Between the line containing "Late teas are" and the line containing "At 6.00pm, any" lies a run of lines; give that run again exactly, with both of those lines, and nothing else from the entries below.
"""
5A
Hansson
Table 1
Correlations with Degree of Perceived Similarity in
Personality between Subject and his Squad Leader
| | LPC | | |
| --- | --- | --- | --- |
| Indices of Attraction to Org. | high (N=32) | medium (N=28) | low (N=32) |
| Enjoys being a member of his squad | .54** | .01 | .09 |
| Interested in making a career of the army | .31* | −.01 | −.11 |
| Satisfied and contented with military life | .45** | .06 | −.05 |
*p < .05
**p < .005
"""
"""
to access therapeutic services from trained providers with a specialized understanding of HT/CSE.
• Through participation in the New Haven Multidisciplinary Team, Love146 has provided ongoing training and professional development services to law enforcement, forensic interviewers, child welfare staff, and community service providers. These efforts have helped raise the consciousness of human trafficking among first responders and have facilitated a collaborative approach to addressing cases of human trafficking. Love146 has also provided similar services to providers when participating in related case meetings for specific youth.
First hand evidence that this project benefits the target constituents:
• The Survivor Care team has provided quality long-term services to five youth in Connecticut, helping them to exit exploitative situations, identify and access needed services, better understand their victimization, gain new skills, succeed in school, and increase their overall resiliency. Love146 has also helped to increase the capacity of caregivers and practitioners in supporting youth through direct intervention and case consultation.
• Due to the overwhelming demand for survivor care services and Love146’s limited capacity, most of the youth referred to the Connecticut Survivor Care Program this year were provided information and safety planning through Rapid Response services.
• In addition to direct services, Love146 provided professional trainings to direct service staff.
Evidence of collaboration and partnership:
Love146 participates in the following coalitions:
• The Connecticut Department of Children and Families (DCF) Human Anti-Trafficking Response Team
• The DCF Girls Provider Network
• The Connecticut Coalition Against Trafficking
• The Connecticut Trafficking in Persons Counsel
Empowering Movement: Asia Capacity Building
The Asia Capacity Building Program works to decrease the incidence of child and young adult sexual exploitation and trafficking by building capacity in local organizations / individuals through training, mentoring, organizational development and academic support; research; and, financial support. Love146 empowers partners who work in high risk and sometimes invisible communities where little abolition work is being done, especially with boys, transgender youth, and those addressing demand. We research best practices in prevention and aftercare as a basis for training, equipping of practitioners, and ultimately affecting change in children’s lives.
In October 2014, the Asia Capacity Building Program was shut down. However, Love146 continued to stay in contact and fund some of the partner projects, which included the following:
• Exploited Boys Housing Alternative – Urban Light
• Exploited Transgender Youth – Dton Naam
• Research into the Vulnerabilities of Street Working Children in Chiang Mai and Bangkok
"""
"""
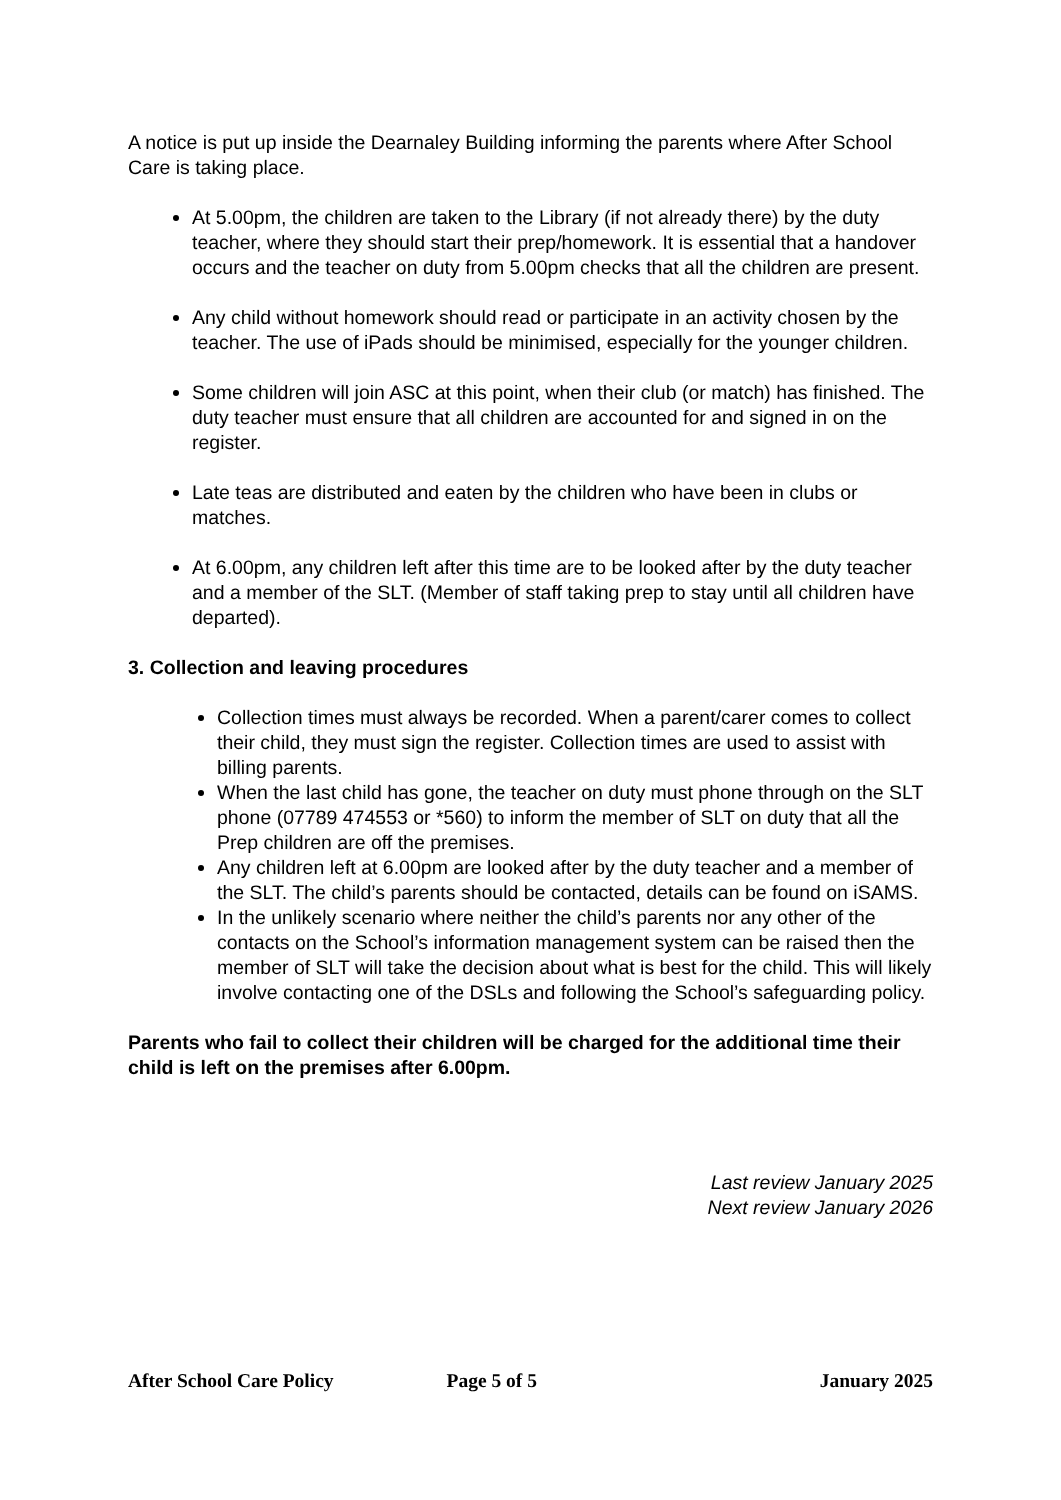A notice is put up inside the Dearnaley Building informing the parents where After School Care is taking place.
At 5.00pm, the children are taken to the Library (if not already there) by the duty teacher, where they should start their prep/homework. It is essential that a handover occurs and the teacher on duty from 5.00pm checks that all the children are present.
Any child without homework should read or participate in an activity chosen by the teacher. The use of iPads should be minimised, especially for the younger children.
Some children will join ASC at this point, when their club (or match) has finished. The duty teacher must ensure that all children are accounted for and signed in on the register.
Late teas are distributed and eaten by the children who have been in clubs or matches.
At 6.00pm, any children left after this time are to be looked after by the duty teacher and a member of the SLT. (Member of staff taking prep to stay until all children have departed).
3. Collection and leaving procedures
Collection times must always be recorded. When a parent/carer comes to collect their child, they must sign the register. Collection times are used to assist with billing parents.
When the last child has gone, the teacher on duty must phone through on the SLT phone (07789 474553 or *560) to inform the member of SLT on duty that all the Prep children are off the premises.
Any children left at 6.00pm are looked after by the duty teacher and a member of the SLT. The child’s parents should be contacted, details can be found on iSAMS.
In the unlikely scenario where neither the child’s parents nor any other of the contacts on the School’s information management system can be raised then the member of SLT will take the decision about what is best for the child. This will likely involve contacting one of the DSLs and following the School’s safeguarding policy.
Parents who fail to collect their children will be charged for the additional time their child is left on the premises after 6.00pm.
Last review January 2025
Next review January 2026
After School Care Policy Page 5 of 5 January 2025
"""
### Solution to this problem
Late teas are distributed and eaten by the children who have been in clubs or matches.
At 6.00pm, any children left after this time are to be looked after by the duty teacher and a member of the SLT. (Member of staff taking prep to stay until all children have departed).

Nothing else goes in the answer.